In collaboration with Atomic Energy of Canada Limited, Argonne National Laboratory (USA), and other partners, a UOIT-led team of researchers in Ontario and abroad is developing a new method of producing hydrogen using a copper-chlorine (Cu-Cl) cycle that splits water into hydrogen and oxygen.

The chemical reactions form a closed loop that recycles all chemicals on a continuous basis, without emitting any greenhouse gases to the atmosphere. The Cu-Cl cycle could be eventually linked with Canada's nuclear reactors to achieve significantly higher efficiencies and lower costs of large-scale hydrogen production than any conventional technology. The project involves a multi-disciplinary team of researchers that is developing the key enabling technologies, including spray coatings for advanced materials (University of Toronto), solution chemistry (University of Guelph), control systems and safety (University of Western Ontario) and others.

Advantages

Steam-methane reforming, electrolysis and the sulfur-iodine (S-I) thermochemical cycle are other methods of hydrogen production. The main advantages of the copper-chlorine (Cu-Cl) cycle over existing technologies are:

• Higher efficiency, lower costs, lower environmental impact and reduced greenhouse gas emissions;
• More than a one-third improvement in efficiency over electrolysis, excluding additional gains by utilizing "waste heat";
• Much lower temperatures than other thermochemical cycles, thereby reducing material and maintenance costs; and
• Utilizes low-grade waste heat available from sources like power plants, thereby improving cycle and power plant efficiency.

Impacts

This project is having a significant impact on UOIT, partners and the Province of Ontario. The innovative vision of nuclear-based hydrogen production in Ontario has ignited the imagination and attention of the general public through media coverage in regional and national news articles about such things as future trains that are fueled by nuclear-produced hydrogen.
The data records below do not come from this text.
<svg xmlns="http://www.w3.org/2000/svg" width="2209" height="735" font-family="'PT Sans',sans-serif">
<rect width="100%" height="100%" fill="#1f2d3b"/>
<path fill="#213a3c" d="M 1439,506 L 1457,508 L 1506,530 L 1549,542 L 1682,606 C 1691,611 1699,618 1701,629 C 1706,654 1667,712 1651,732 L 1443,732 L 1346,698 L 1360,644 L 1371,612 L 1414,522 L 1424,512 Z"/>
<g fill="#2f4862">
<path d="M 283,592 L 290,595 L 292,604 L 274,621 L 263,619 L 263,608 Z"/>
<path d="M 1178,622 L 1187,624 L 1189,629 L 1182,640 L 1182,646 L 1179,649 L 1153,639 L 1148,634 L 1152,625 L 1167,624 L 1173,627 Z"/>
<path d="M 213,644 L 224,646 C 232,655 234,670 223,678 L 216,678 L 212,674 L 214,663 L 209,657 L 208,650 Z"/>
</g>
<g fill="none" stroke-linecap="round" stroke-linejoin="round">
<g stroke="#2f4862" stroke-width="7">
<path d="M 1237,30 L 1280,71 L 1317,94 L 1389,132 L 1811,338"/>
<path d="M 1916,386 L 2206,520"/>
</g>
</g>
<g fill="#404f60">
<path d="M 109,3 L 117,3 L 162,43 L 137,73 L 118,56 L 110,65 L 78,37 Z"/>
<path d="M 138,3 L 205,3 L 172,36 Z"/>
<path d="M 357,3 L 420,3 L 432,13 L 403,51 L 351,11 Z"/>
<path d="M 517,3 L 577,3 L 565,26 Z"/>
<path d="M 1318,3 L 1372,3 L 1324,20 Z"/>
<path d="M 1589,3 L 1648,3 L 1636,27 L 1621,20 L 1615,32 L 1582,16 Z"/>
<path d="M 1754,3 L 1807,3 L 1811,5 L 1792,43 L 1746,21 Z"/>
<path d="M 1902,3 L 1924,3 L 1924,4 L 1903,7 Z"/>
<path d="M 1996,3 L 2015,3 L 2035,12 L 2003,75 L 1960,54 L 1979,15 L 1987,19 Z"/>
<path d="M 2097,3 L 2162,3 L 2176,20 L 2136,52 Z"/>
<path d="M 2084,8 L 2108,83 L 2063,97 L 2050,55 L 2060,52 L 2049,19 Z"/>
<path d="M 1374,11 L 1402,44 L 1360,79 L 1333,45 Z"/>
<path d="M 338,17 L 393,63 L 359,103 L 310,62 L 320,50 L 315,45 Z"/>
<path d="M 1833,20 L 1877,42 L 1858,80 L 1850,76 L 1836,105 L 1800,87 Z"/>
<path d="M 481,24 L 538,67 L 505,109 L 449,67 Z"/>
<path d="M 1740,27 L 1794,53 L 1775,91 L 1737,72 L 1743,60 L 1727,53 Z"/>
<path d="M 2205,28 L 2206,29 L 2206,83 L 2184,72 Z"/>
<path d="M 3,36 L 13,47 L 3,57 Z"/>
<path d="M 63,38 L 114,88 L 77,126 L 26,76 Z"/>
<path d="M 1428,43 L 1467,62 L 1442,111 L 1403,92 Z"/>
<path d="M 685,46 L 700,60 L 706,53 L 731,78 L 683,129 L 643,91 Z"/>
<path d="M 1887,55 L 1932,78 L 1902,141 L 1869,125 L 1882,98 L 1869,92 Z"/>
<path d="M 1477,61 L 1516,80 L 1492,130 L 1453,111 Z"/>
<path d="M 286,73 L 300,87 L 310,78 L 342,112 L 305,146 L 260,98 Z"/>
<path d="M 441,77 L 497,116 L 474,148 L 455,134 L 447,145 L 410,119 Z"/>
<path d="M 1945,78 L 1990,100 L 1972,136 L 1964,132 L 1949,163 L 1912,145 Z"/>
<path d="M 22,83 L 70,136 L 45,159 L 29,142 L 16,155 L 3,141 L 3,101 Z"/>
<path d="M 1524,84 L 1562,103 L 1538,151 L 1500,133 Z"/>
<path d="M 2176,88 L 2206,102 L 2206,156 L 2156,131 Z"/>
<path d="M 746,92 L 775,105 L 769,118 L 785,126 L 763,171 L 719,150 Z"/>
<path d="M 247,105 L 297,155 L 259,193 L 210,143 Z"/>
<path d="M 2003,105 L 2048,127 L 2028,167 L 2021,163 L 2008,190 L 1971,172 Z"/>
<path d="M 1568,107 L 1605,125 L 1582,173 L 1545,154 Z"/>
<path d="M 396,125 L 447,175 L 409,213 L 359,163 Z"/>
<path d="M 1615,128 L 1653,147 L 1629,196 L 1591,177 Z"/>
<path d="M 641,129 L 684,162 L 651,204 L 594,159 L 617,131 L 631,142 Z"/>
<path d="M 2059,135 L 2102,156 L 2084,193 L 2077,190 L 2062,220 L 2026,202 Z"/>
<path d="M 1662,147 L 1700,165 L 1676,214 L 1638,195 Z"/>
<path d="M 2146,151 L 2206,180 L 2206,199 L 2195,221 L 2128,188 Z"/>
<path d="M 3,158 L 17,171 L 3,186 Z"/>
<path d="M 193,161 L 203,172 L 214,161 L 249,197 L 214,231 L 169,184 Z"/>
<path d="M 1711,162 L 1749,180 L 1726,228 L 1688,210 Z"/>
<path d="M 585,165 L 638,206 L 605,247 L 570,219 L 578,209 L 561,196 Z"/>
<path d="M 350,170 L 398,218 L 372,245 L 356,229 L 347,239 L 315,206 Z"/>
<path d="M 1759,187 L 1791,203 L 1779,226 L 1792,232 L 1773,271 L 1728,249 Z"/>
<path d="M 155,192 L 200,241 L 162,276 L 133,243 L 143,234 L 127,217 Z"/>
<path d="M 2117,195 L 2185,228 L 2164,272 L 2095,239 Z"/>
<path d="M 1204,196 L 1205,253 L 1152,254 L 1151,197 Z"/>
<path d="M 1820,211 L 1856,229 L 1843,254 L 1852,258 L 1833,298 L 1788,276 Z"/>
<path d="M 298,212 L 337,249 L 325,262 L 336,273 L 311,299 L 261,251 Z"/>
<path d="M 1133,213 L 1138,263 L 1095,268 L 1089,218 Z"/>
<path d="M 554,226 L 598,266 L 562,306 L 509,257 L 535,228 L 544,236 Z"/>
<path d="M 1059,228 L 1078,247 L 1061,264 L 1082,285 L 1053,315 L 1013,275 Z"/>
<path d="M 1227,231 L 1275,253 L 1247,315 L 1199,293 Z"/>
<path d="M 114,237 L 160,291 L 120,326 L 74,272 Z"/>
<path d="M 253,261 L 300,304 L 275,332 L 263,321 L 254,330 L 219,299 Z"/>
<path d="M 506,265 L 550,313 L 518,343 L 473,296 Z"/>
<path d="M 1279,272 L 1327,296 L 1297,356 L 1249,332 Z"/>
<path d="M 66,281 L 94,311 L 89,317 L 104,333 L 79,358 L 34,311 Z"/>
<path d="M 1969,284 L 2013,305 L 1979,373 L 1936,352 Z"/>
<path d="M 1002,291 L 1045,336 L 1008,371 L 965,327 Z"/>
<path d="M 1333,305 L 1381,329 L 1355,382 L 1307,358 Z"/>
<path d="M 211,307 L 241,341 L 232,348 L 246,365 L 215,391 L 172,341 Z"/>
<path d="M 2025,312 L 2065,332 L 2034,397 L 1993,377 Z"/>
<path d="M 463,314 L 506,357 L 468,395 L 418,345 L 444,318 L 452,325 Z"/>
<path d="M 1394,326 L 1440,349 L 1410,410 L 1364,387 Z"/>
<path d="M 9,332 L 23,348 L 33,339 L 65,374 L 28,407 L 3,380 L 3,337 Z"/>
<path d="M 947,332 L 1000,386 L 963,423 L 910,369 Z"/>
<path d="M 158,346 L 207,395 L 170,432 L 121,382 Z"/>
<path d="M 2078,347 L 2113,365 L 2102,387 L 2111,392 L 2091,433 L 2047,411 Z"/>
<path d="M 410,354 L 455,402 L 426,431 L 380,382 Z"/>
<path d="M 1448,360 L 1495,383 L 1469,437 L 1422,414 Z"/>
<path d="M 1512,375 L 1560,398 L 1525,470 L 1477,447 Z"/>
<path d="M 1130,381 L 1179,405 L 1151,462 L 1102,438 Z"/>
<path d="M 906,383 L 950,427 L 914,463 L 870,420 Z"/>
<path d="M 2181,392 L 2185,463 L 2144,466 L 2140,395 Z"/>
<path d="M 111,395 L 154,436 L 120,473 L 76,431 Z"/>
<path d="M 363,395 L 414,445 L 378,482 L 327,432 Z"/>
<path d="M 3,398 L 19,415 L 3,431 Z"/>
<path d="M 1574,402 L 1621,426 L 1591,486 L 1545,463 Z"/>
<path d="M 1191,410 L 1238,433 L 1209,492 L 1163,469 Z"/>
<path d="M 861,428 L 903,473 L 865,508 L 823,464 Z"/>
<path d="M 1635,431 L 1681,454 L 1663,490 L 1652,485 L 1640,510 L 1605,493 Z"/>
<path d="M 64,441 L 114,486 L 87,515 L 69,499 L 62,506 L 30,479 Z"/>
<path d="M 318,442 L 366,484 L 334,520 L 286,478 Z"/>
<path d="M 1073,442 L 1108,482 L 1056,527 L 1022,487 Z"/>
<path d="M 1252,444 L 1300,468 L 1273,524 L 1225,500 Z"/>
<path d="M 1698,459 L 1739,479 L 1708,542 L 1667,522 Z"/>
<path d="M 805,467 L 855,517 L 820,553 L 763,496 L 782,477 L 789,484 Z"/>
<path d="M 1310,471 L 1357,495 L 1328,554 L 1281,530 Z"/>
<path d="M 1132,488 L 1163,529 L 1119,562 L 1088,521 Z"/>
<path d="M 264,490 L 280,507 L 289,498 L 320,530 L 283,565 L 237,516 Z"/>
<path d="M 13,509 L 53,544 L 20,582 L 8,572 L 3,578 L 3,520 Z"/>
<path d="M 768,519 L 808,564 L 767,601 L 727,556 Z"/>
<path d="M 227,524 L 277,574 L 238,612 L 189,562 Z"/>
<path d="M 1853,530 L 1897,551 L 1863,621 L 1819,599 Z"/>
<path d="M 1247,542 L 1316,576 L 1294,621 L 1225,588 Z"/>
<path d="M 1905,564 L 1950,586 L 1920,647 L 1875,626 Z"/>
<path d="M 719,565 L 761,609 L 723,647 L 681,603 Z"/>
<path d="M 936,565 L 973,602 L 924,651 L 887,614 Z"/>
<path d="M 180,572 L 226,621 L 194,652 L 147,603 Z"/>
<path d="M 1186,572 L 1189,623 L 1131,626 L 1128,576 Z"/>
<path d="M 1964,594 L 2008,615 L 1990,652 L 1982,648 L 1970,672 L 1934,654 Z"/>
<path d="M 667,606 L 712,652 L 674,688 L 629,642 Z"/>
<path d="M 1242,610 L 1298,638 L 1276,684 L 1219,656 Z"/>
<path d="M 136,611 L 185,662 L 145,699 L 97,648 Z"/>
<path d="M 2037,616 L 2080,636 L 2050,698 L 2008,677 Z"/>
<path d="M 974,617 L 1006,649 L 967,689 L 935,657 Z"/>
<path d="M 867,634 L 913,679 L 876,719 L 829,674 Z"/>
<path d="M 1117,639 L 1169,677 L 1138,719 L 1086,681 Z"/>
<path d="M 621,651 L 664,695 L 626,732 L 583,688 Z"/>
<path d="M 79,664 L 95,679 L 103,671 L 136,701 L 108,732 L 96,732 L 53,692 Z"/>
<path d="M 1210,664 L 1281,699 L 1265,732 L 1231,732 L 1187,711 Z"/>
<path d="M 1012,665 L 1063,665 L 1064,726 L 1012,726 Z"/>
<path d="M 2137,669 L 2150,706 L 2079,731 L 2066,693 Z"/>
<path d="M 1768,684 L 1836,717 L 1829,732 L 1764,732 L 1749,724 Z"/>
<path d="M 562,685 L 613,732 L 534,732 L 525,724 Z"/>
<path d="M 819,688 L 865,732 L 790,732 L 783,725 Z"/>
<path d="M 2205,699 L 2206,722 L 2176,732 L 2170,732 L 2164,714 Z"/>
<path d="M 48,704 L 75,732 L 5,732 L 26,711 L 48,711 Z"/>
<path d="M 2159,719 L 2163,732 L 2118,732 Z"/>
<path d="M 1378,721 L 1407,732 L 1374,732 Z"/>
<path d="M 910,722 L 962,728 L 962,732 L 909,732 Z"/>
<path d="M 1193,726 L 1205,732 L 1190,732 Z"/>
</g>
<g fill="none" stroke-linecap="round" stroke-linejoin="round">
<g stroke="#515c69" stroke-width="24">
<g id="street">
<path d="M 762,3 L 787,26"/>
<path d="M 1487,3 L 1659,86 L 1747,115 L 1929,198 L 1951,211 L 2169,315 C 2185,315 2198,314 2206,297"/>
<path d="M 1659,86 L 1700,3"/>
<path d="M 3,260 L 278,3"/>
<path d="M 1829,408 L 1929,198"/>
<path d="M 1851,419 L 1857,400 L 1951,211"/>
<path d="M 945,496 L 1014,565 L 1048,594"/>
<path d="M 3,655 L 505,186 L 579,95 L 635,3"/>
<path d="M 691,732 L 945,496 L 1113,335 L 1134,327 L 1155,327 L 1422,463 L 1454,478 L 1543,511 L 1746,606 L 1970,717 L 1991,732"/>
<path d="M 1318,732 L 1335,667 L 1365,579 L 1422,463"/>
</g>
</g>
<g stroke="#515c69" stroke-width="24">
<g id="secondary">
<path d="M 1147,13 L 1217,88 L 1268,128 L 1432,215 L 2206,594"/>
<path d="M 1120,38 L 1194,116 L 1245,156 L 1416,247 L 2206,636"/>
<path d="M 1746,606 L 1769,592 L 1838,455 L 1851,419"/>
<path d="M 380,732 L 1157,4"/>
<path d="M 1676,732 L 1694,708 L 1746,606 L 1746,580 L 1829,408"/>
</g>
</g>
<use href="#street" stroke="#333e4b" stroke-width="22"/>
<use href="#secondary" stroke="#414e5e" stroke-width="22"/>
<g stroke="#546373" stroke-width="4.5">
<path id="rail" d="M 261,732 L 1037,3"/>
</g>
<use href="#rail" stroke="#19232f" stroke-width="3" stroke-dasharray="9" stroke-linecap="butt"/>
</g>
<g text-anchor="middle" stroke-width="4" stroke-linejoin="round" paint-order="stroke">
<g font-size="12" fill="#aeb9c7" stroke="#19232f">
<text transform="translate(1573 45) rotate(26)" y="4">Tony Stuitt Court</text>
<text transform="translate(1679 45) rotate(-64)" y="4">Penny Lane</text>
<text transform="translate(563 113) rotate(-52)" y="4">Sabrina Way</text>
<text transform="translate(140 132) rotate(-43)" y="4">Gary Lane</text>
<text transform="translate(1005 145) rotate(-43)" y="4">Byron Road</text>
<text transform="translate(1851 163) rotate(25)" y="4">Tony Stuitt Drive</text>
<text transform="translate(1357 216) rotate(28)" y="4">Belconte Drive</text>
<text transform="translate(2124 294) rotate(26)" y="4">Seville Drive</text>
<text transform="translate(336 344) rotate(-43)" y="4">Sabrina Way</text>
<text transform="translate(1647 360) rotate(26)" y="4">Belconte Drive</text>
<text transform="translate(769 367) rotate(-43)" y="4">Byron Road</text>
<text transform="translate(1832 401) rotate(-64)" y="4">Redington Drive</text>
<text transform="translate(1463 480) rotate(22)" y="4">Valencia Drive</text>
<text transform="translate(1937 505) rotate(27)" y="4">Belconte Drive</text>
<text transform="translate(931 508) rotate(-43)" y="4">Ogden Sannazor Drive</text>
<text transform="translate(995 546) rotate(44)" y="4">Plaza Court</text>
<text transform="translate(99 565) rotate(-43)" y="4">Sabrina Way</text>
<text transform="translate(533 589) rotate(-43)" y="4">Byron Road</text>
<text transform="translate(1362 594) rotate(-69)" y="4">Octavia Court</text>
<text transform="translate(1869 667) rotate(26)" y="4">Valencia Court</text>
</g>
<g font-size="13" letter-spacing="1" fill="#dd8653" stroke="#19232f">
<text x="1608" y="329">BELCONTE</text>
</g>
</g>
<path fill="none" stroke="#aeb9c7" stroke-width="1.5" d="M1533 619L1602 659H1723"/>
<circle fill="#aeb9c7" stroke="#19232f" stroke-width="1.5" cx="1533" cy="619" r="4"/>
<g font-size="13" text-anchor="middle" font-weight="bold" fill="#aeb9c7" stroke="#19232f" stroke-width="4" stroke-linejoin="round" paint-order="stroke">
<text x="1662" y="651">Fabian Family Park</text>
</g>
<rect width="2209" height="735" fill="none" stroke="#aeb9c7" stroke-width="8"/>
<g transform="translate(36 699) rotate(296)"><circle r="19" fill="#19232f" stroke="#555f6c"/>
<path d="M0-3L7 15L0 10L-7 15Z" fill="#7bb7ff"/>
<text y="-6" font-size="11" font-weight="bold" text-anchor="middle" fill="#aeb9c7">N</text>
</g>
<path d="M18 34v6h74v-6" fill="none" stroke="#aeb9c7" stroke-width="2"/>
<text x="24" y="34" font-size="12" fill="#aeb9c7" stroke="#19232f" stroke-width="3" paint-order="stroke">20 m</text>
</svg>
New technology is being developed to recover waste heat from power plants for hydrogen and electricity production. Equipment scale-up of the Cu-Cl processes is demonstrating the commercial viability of thermochemical hydrogen production on a large scale. Furthermore, through training of highly qualified personnel such as master's and doctoral students, the project is providing significant benefits to the training of future leaders in the energy sector.